While Rosenburg is focused on restoration projects, she said her major project is a field trip she developed.
“My major project was a winter ecology field trip program,” she said. “We went to Snowshoe. This winter was our first time doing it. We got a lot of snowshoes and a lot of materials. I developed a whole curriculum.
“It focused on snow science and winter ecology, and animal adaptation and the red spruce forest up there,” she continued. “I kind of designed it with fifth graders in mind, but it’s pretty flexible. It’s adaptable. We did it with fourth graders all the way through seventh graders. It’s fun.”
For the spring season, Rosenburg has a citizen’s science invasive species lesson which was implemented last year. Each school will have an invasive species lesson and at the end of the program, the older students will do a field trip.
“That was really successful last year, and I’m just trying to keep it going and grow it a little bit,” she said.
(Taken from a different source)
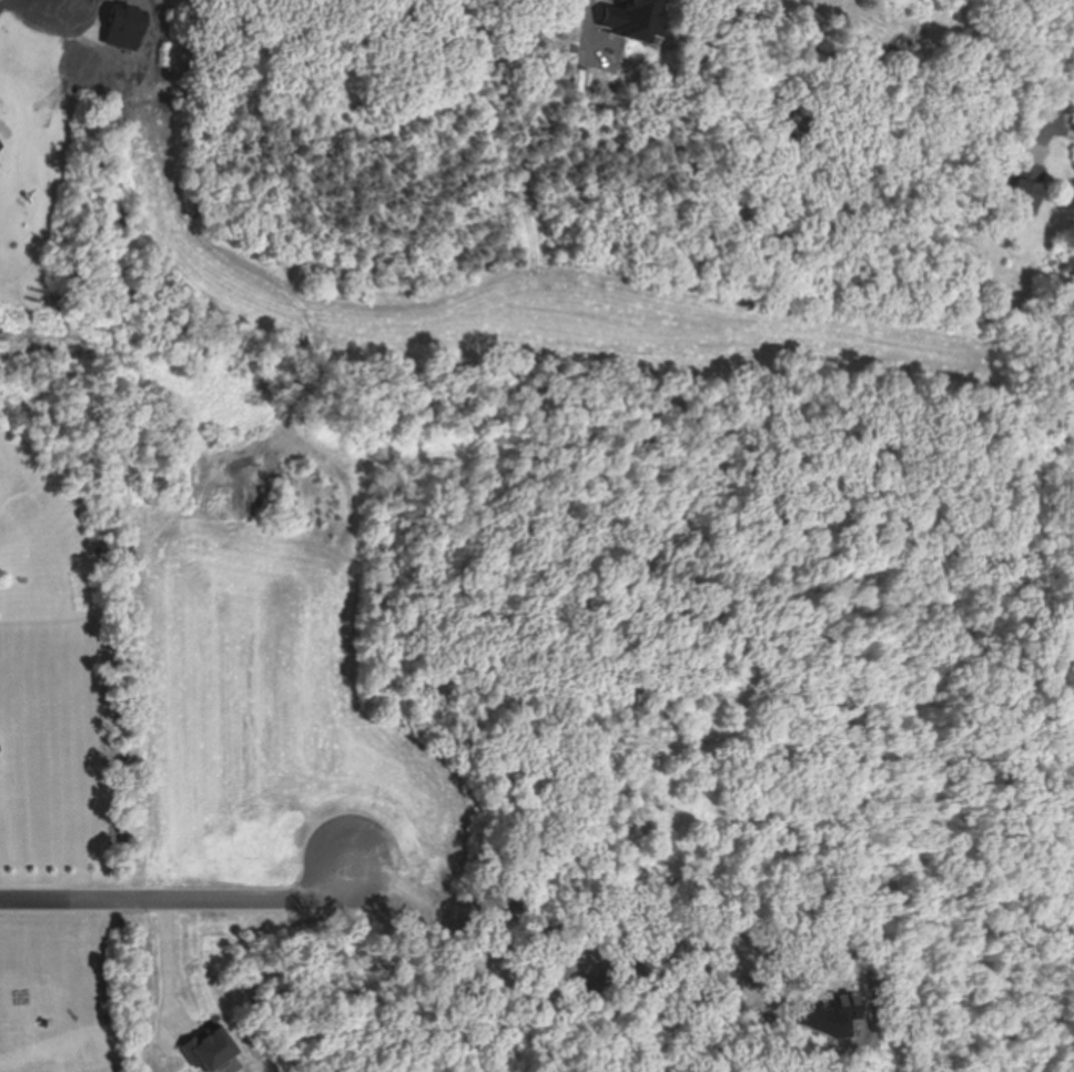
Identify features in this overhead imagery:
road: (1058, 119)
building: (1026, 196)
road: (182, 897)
Rosenburg is also working on a native plant seed collecting program in which she hopes the community will participate.
“We’re hoping to get a network of home, backyard growers that can supply some of the more niche, native plants around here because things like Hobble- bush – you can’t get that at a nursery really – but those are plants that we really want to see back in these places,” she said. “We’re trying to get people who can go out and collect and basically sell it back to us and see if there’s an interest in that.”
Paxton has another project that is close to her heart and displays her artistic side.
“I am in the works of creating signage that will, hopefully, become a permanent part of the Monongahela National Forest,” she said. “I’m an artist, so I’ve been drawing interpretive signs that I’m hoping by the time I leave, will be printed and posted along the Monongahela. That’s a dream come true as a person whose goal is to be an interpretive ranger, to have something concrete that I leave behind.”
Paxton’s signs will revolve around stream health and the creatures of the streams. One particular fish – the candy darter – is just one of several species Paxton has learned about in her time in the county.
“I never knew about the candy darter,” she said. “That’s a fish – an endemic species – so to learn about an endemic species that’s unique to this area, I’m all in. I’m a passionate animal person, so it doesn’t matter where the animal comes from – I’m interested. It’s been fun going around and being like, ‘I’m not from here, but you guys are so lucky to have such amazing animals that live here.’”
Once their year in Pocahontas County comes to an end, the young ladies will move on to the next step of their careers in different fields.
Dister, who was teaching English in Kenya prior to coming to Pocahontas County, is continuing her education by earning her law degree.
Paxton, who earned a degree in recreation resource management, hopes to become an interpretive ranger and plans to return to Oregon.
Rosenburg, who has served three stints as an AmeriCorps, said she would be open to a full-time position with the forest service if it is offered, and she hopes to stay in the area.